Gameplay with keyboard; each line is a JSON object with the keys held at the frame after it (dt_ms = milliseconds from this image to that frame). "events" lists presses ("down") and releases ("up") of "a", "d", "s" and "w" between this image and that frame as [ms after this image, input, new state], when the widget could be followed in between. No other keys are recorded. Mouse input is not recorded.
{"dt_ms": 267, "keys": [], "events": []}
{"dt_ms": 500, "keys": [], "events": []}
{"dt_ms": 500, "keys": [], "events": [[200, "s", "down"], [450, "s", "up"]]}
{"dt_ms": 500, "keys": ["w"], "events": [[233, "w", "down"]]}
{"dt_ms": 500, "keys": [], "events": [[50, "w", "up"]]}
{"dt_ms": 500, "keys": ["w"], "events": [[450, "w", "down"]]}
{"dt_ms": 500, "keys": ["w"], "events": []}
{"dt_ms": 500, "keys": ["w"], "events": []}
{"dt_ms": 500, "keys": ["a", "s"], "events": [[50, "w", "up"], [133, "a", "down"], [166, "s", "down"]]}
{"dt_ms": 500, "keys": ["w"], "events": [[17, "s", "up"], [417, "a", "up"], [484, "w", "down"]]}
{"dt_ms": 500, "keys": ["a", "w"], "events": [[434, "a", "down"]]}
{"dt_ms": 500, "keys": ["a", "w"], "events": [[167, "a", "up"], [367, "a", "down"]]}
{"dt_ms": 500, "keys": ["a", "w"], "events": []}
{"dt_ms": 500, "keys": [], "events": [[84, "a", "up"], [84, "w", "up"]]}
--------------------------------
- _Work required_
Once more and in full, please write out the listing above exactly.

- _Task result_
Gameplay with keyboard; each line is a JSON object with the keys held at the frame after it (dt_ms = milliseconds from this image to that frame). "events" lists presses ("down") and releases ("up") of "a", "d", "s" and "w" between this image and that frame as [ms after this image, input, new state], when the widget could be followed in between. No other keys are recorded. Mouse input is not recorded.
{"dt_ms": 267, "keys": [], "events": []}
{"dt_ms": 500, "keys": [], "events": []}
{"dt_ms": 500, "keys": [], "events": [[200, "s", "down"], [450, "s", "up"]]}
{"dt_ms": 500, "keys": ["w"], "events": [[233, "w", "down"]]}
{"dt_ms": 500, "keys": [], "events": [[50, "w", "up"]]}
{"dt_ms": 500, "keys": ["w"], "events": [[450, "w", "down"]]}
{"dt_ms": 500, "keys": ["w"], "events": []}
{"dt_ms": 500, "keys": ["w"], "events": []}
{"dt_ms": 500, "keys": ["a", "s"], "events": [[50, "w", "up"], [133, "a", "down"], [166, "s", "down"]]}
{"dt_ms": 500, "keys": ["w"], "events": [[17, "s", "up"], [417, "a", "up"], [484, "w", "down"]]}
{"dt_ms": 500, "keys": ["a", "w"], "events": [[434, "a", "down"]]}
{"dt_ms": 500, "keys": ["a", "w"], "events": [[167, "a", "up"], [367, "a", "down"]]}
{"dt_ms": 500, "keys": ["a", "w"], "events": []}
{"dt_ms": 500, "keys": [], "events": [[84, "a", "up"], [84, "w", "up"]]}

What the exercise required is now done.